Words are one way of expressing feelings but words are not the feelings. If I could get this across to people, they would reduce their disagreements, arguments, and divorces by 90% because it is the communication of feelings in words, or rather the lack of communication in words that causes all three of these unfortunate experiences. Words express feelings approximately, but the words themselves are not feelings, only one way of communicating feelings. Not only is it true that words are not feelings, they are not the only way feelings are communicated.

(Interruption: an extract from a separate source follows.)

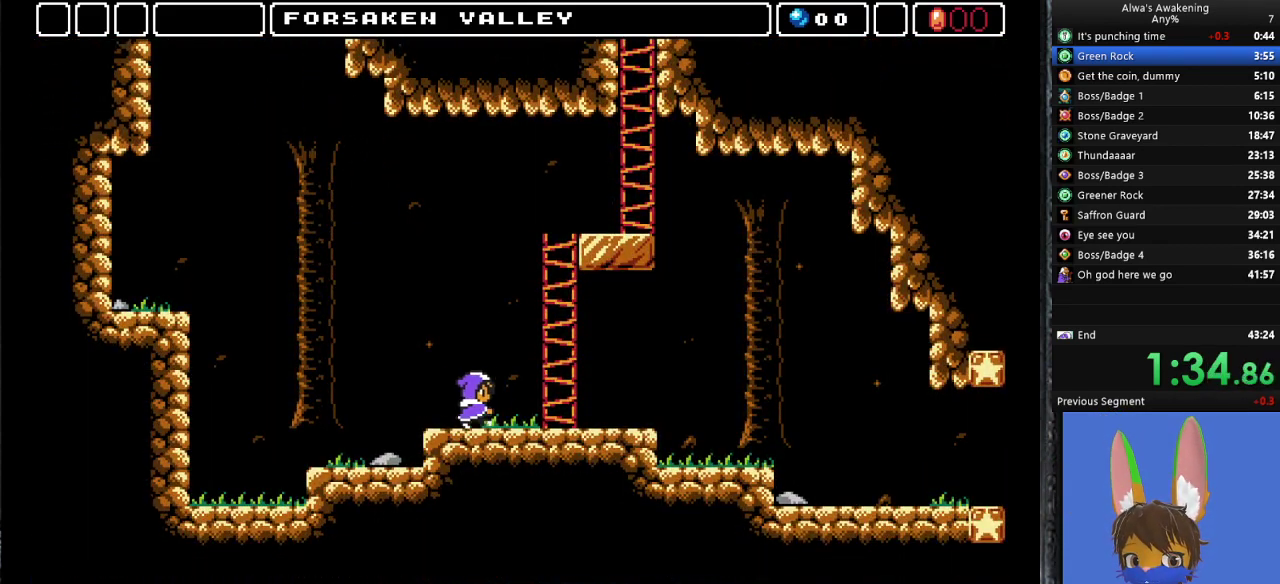
{"buttons": ["DPAD_RIGHT"], "left_stick": "center", "events": []}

Other ways of communicating feelings

The other ways of communicating feelings include emotion, music, art, work, play, physical expressions, and even silence. Many of these means of feeling expression are valuable and often it is better to communicate feelings through means other than words. Poets and composers of music work diligently to communicate feelings, sometimes very successfully although they would admit that the feeling that someone has when reading their poetry or listening to their music may not be the feeling the composer had in the composition. Feelings can be communicated by a facial expression or in some kind of work or play that often communicates one’s feelings better than words. A couple of days ago a man told me that the absolute best moments in his life were when he won a stack car race. I can’t quite imagine the feeling he had because race care driving certainly is not among my passions, but it has been one of his for many years, and when he told me about this feeling, he also noted that he hadn’t race car driven for more than a decade. I know of several “bikers,” especially those who drive Harley’s, who say that the wind in their hair, the meeting and greeting another biker, and the hobnobbing that they do at biker rallies communicates their feelings better than anything else. I have heard people express their feelings over this past week or so in the love of a sports team, the affirmation of one’s transsexual nature, sexual contact, art, music, video games, and silence. I aver that many people communicate their feelings well but not necessarily in words, and yet it is in the realm of words that people struggle to communicate feelings more than any other modality.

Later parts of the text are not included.